I believe that is what the original yoga term meant: to yoke inner and outer life in every moment. The famous line from the ancient text of the Bhagavad-Gita says “Established in yoga, perform action” (Maharishi Mahesh Yogi, 1969, 2.48) is my interpretation of living this yoking. Modern day philosophers put it in different ways. For example, on says: “I shall no longer grasp the movement from without, remaining where I am, but from where it is, from within (Bergson, 1903, p.1). He is pointing, in my interpretation, to the inner current of life within and without; the heart of depth living. Awareness and embodied practices are helpful, though everyday life situations are the main theater of this third ingredient: a disagreement with our partner, a child throwing a tantrum, or a medical diagnosis are all entry points to this yoking practice. As our instrument becomes stronger and more sensitive, it becomes an incredibly rich way of living: watching how the external moment influences our inner atmosphere and how, in turn, our inner atmosphere impels us to influence the outer environment in action, speech, etc. I believe this is how we are meant to be and live, though we may have fallen way out of practice somewhere along our modernity journey. This too is my reading of CIIS’s fourth goal and inevitably participates in producing the first goal of becoming an agent of change.

As these three ingredients come together and strengthen one another, we will change how we see ourselves, live our lives, treat each other, and literally change the world (CIIS’s first goal). Through this journey of evolution as individual human beings forming a global family, I suspect our ways of knowing will also evolve and reinforce this evolution. Away from the exclusive left brain conceptual way of knowing, we will likely start to include other faculties that may currently seem silly, archaic, fantastical, or even superstitious: imagination, intuition, embodiment, feeling into, experiencing and trusting visions, etc.

Life is always evolving, changing, introducing novelty, as well as chaos, which if we were trusting of life and ourselves should impel us to rise to the occasion, be creative, and joyful in our response to the moment.
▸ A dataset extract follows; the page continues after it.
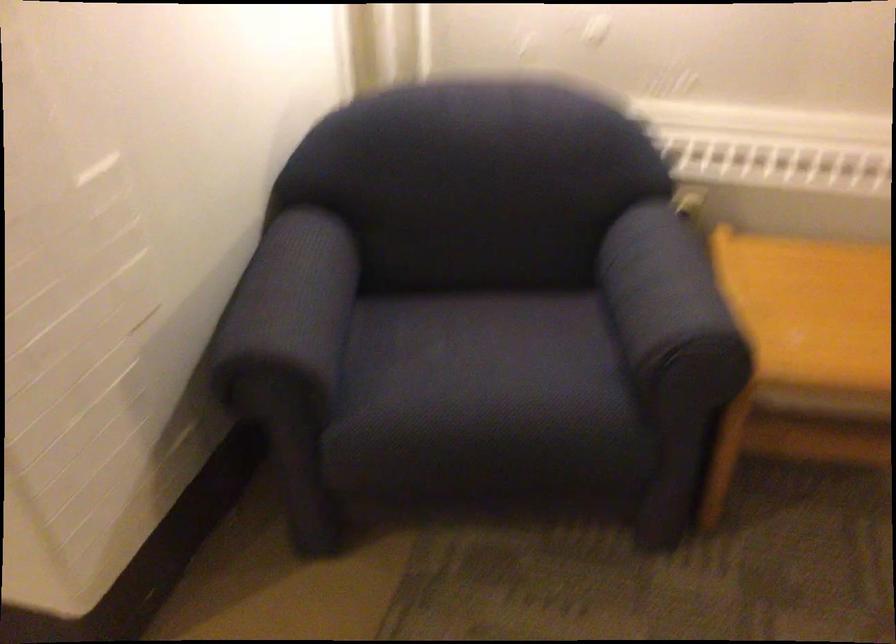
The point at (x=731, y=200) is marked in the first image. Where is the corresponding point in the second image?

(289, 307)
But we cannot trust life or ourselves if we don’t even know ourselves. And we cannot know ourselves if we stay at the surface of life. Thus, depth living is also the answer to a bold, creative, joyful life.
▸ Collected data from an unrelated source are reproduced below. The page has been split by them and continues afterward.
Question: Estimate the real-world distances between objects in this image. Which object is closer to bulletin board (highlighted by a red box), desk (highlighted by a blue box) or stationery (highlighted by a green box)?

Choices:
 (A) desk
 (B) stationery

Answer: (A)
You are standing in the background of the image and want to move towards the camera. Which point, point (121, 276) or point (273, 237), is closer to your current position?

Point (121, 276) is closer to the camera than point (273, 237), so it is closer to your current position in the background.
It is the privilege of a lifetime to walk our personal journeys individually and together in full consciousness and presence. Some practices or ways of doing are important to orient us to the quality of life we want to have. As for myself, living in this fast paced, highly distracted, and largely (and ironically!) disconnected world I have lived both at the surface and at the depths. In the former, I feel dull, out of breadth, and despaired for meaning. In the latter, I feel alive, creative, joyful, and completely at one with the currents of life. I know this is where I want to live and strive to always be.

References:

  • Bergson, H. (1903). An Introduction to Metaphysics. Felix Alcan Publications.
  • Fraser, J.T. (1982). The Genesis and Evolution of Time. The University of Massachusetts Press.
  • Jung, G. (1933). Psychological Aspects of the Soul. Princeton University Press.
  • Maharishi Mahesh Yogi (1969). Bhagavad-Gita: A new translation and commentary with Sanskrit text. Penguin Books.
  • Pete, D. (1994). Blackfoot physics. Wider Books.
  • Somé, M.P. (1995). Of water and the spirit. Penguin Books.
  • Steiner, R. (1920). The Boundaries of Natural Science. Anthroposophic Press.
  • Welch, K. (2010). A Fractal Topology of Time. Fox Finding Press.